Subject: Detecting bad blocks
To: None <netbsd-help@netbsd.org>
From: Timothy A. Musson <timothy.musson@zin-tech.com>
List: netbsd-help
Date: 03/01/2004 16:02:32
We're having a stat() call fail, and due to less than thorough handling of
return codes we have 4 or 5 candidates as to what the failure is. We will
be re-formatting the slice with newfs, but I'm trying to get a handle on
how bad blocks are dealt with; partially to see if that might be part of
the problem and partially because I'd just like to know more about it, but
mostly so we can tell management whether or not we need to get a
replacement drive ready.

From the links I've found, it seems that you're not supposed to see any
indication of bad blocks until the hard drive is really having problems and
probably needs replaced (because the HD hardware would have been
automatically remapping bad blocks for awhile). I've also found that there
is the bad144 command which can read and write some bad sector info, but
it's unclear to me whether the information it inspects is the same info
used by the hardware or if bad144 is just for the drivers for the OS. In
any case, I'm at the same point as the poster of an email that was answered
by Manuel Bouyer:

from http://mail-index.netbsd.org/netbsd-users/2001/11/14/0007.html
>> On NetBSD (i386) I see the bad144 and badsect tools; however, neither of
>> these appears to do an actual _scan_ of a device for bad blocks.  It
>
>No, you need to know the address of the block you want to remap.

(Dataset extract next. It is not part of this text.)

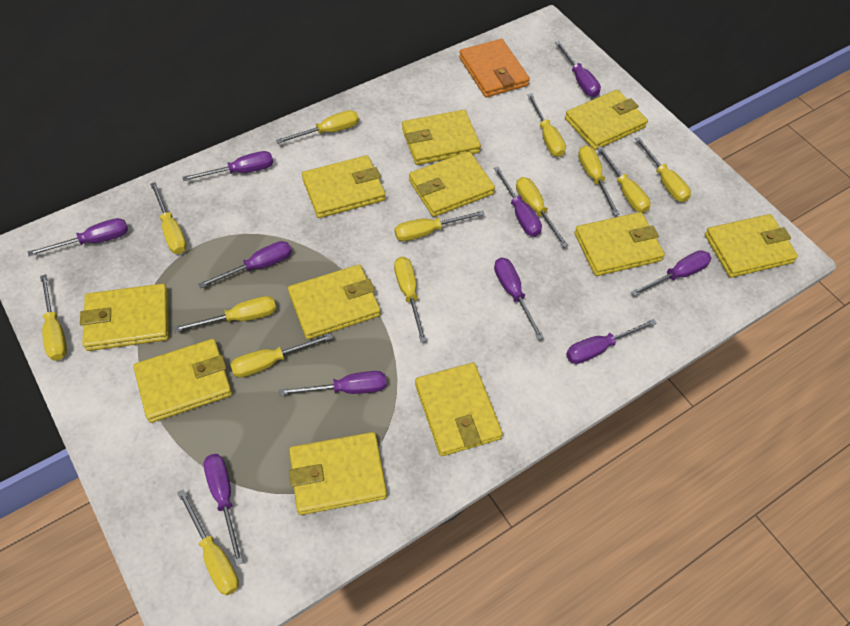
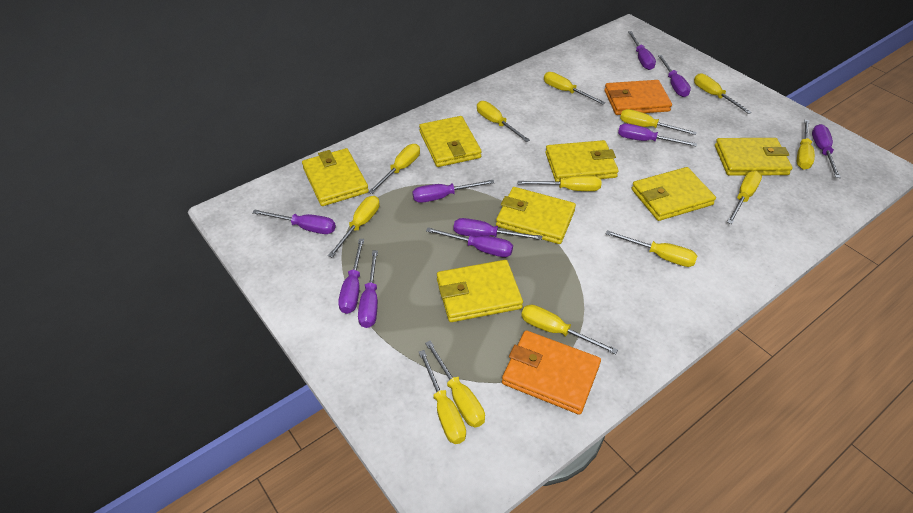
orange wallet: 1 -> 2
yellow wallet: 11 -> 7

And I'm left with the question, "How do I know when there is a bad block
(that hasn't been handled by the hardware) and how do I find the address of
it?" If there is a bad block problem, will there be an explicit error
message dumped into /var/log/messages saying "bad block" and the block
number? Or, would the errors not be so obvious and require some digging
around to find out that the cause is a bad block?

TIA,
Tim